Task to complete.
Write out the text of each entry below, line for line and unchanged.

------------------------------------------------

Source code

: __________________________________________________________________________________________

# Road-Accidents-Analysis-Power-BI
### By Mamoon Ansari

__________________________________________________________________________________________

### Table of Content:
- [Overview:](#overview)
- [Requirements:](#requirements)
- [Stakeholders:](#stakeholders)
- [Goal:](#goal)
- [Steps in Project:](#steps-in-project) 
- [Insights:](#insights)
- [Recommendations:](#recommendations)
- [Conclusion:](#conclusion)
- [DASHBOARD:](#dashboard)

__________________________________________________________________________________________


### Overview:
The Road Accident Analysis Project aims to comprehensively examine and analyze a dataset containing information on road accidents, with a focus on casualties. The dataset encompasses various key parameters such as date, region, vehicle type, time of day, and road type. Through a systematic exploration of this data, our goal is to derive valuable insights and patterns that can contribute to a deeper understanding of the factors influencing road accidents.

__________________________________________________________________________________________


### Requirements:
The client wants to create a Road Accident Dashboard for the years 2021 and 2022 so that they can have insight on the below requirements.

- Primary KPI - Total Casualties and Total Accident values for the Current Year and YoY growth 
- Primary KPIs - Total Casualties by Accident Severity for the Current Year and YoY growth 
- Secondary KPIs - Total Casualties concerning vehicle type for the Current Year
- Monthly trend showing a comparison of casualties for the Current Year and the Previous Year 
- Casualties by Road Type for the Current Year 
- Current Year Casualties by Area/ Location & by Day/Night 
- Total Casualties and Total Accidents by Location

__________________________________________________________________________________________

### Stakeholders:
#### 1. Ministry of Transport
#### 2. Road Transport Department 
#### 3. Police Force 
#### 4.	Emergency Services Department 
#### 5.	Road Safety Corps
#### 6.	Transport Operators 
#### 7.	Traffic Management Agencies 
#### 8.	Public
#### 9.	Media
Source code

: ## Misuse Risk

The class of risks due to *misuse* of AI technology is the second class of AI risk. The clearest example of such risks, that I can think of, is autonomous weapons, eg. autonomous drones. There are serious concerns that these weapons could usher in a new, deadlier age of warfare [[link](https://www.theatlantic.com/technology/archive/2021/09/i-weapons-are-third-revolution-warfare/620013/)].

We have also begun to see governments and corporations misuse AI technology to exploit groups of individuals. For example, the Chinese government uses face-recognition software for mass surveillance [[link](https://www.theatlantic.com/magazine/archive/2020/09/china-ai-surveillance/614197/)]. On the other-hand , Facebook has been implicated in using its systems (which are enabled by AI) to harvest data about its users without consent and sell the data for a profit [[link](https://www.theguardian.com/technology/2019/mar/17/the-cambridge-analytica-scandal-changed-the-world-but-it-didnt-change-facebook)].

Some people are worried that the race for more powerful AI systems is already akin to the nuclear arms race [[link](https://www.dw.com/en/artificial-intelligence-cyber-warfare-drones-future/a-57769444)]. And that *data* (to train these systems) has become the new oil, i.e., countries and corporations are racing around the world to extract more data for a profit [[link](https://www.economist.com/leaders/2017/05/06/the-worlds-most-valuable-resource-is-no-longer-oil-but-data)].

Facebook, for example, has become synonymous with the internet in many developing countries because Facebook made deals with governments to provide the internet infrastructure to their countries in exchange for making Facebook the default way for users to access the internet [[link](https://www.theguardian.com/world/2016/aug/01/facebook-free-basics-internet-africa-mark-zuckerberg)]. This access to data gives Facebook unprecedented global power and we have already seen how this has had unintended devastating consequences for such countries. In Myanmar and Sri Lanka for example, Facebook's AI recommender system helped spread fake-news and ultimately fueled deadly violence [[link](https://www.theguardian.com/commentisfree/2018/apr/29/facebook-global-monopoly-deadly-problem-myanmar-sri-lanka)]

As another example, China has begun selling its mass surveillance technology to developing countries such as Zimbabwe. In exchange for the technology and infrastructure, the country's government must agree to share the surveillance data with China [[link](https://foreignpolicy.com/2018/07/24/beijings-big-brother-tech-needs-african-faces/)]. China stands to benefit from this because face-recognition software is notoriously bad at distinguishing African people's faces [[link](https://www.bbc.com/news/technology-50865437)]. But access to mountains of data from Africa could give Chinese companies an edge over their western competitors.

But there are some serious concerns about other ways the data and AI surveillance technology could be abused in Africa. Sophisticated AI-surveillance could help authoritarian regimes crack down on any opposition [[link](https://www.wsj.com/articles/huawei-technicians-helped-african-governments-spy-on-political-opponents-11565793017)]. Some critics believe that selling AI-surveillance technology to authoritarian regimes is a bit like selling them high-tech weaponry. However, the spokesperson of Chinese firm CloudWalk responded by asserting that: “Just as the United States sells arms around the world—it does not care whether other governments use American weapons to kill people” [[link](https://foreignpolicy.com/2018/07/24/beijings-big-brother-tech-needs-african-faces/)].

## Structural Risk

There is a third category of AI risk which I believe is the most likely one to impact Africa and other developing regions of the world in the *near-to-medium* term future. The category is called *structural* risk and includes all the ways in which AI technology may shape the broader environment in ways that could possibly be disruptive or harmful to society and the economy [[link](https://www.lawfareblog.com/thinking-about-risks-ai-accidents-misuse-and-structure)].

------------------------------------------------

Expected answer.
Source code

: __________________________________________________________________________________________

# Road-Accidents-Analysis-Power-BI
### By Mamoon Ansari

__________________________________________________________________________________________

### Table of Content:
- [Overview:](#overview)
- [Requirements:](#requirements)
- [Stakeholders:](#stakeholders)
- [Goal:](#goal)
- [Steps in Project:](#steps-in-project) 
- [Insights:](#insights)
- [Recommendations:](#recommendations)
- [Conclusion:](#conclusion)
- [DASHBOARD:](#dashboard)

__________________________________________________________________________________________


### Overview:
The Road Accident Analysis Project aims to comprehensively examine and analyze a dataset containing information on road accidents, with a focus on casualties. The dataset encompasses various key parameters such as date, region, vehicle type, time of day, and road type. Through a systematic exploration of this data, our goal is to derive valuable insights and patterns that can contribute to a deeper understanding of the factors influencing road accidents.

__________________________________________________________________________________________


### Requirements:
The client wants to create a Road Accident Dashboard for the years 2021 and 2022 so that they can have insight on the below requirements.

- Primary KPI - Total Casualties and Total Accident values for the Current Year and YoY growth 
- Primary KPIs - Total Casualties by Accident Severity for the Current Year and YoY growth 
- Secondary KPIs - Total Casualties concerning vehicle type for the Current Year
- Monthly trend showing a comparison of casualties for the Current Year and the Previous Year 
- Casualties by Road Type for the Current Year 
- Current Year Casualties by Area/ Location & by Day/Night 
- Total Casualties and Total Accidents by Location

__________________________________________________________________________________________

### Stakeholders:
#### 1. Ministry of Transport
#### 2. Road Transport Department 
#### 3. Police Force 
#### 4.	Emergency Services Department 
#### 5.	Road Safety Corps
#### 6.	Transport Operators 
#### 7.	Traffic Management Agencies 
#### 8.	Public
#### 9.	Media
Source code

: ## Misuse Risk

The class of risks due to *misuse* of AI technology is the second class of AI risk. The clearest example of such risks, that I can think of, is autonomous weapons, eg. autonomous drones. There are serious concerns that these weapons could usher in a new, deadlier age of warfare [[link](https://www.theatlantic.com/technology/archive/2021/09/i-weapons-are-third-revolution-warfare/620013/)].

We have also begun to see governments and corporations misuse AI technology to exploit groups of individuals. For example, the Chinese government uses face-recognition software for mass surveillance [[link](https://www.theatlantic.com/magazine/archive/2020/09/china-ai-surveillance/614197/)]. On the other-hand , Facebook has been implicated in using its systems (which are enabled by AI) to harvest data about its users without consent and sell the data for a profit [[link](https://www.theguardian.com/technology/2019/mar/17/the-cambridge-analytica-scandal-changed-the-world-but-it-didnt-change-facebook)].

Some people are worried that the race for more powerful AI systems is already akin to the nuclear arms race [[link](https://www.dw.com/en/artificial-intelligence-cyber-warfare-drones-future/a-57769444)]. And that *data* (to train these systems) has become the new oil, i.e., countries and corporations are racing around the world to extract more data for a profit [[link](https://www.economist.com/leaders/2017/05/06/the-worlds-most-valuable-resource-is-no-longer-oil-but-data)].

Facebook, for example, has become synonymous with the internet in many developing countries because Facebook made deals with governments to provide the internet infrastructure to their countries in exchange for making Facebook the default way for users to access the internet [[link](https://www.theguardian.com/world/2016/aug/01/facebook-free-basics-internet-africa-mark-zuckerberg)]. This access to data gives Facebook unprecedented global power and we have already seen how this has had unintended devastating consequences for such countries. In Myanmar and Sri Lanka for example, Facebook's AI recommender system helped spread fake-news and ultimately fueled deadly violence [[link](https://www.theguardian.com/commentisfree/2018/apr/29/facebook-global-monopoly-deadly-problem-myanmar-sri-lanka)]

As another example, China has begun selling its mass surveillance technology to developing countries such as Zimbabwe. In exchange for the technology and infrastructure, the country's government must agree to share the surveillance data with China [[link](https://foreignpolicy.com/2018/07/24/beijings-big-brother-tech-needs-african-faces/)]. China stands to benefit from this because face-recognition software is notoriously bad at distinguishing African people's faces [[link](https://www.bbc.com/news/technology-50865437)]. But access to mountains of data from Africa could give Chinese companies an edge over their western competitors.

But there are some serious concerns about other ways the data and AI surveillance technology could be abused in Africa. Sophisticated AI-surveillance could help authoritarian regimes crack down on any opposition [[link](https://www.wsj.com/articles/huawei-technicians-helped-african-governments-spy-on-political-opponents-11565793017)]. Some critics believe that selling AI-surveillance technology to authoritarian regimes is a bit like selling them high-tech weaponry. However, the spokesperson of Chinese firm CloudWalk responded by asserting that: “Just as the United States sells arms around the world—it does not care whether other governments use American weapons to kill people” [[link](https://foreignpolicy.com/2018/07/24/beijings-big-brother-tech-needs-african-faces/)].

## Structural Risk

There is a third category of AI risk which I believe is the most likely one to impact Africa and other developing regions of the world in the *near-to-medium* term future. The category is called *structural* risk and includes all the ways in which AI technology may shape the broader environment in ways that could possibly be disruptive or harmful to society and the economy [[link](https://www.lawfareblog.com/thinking-about-risks-ai-accidents-misuse-and-structure)].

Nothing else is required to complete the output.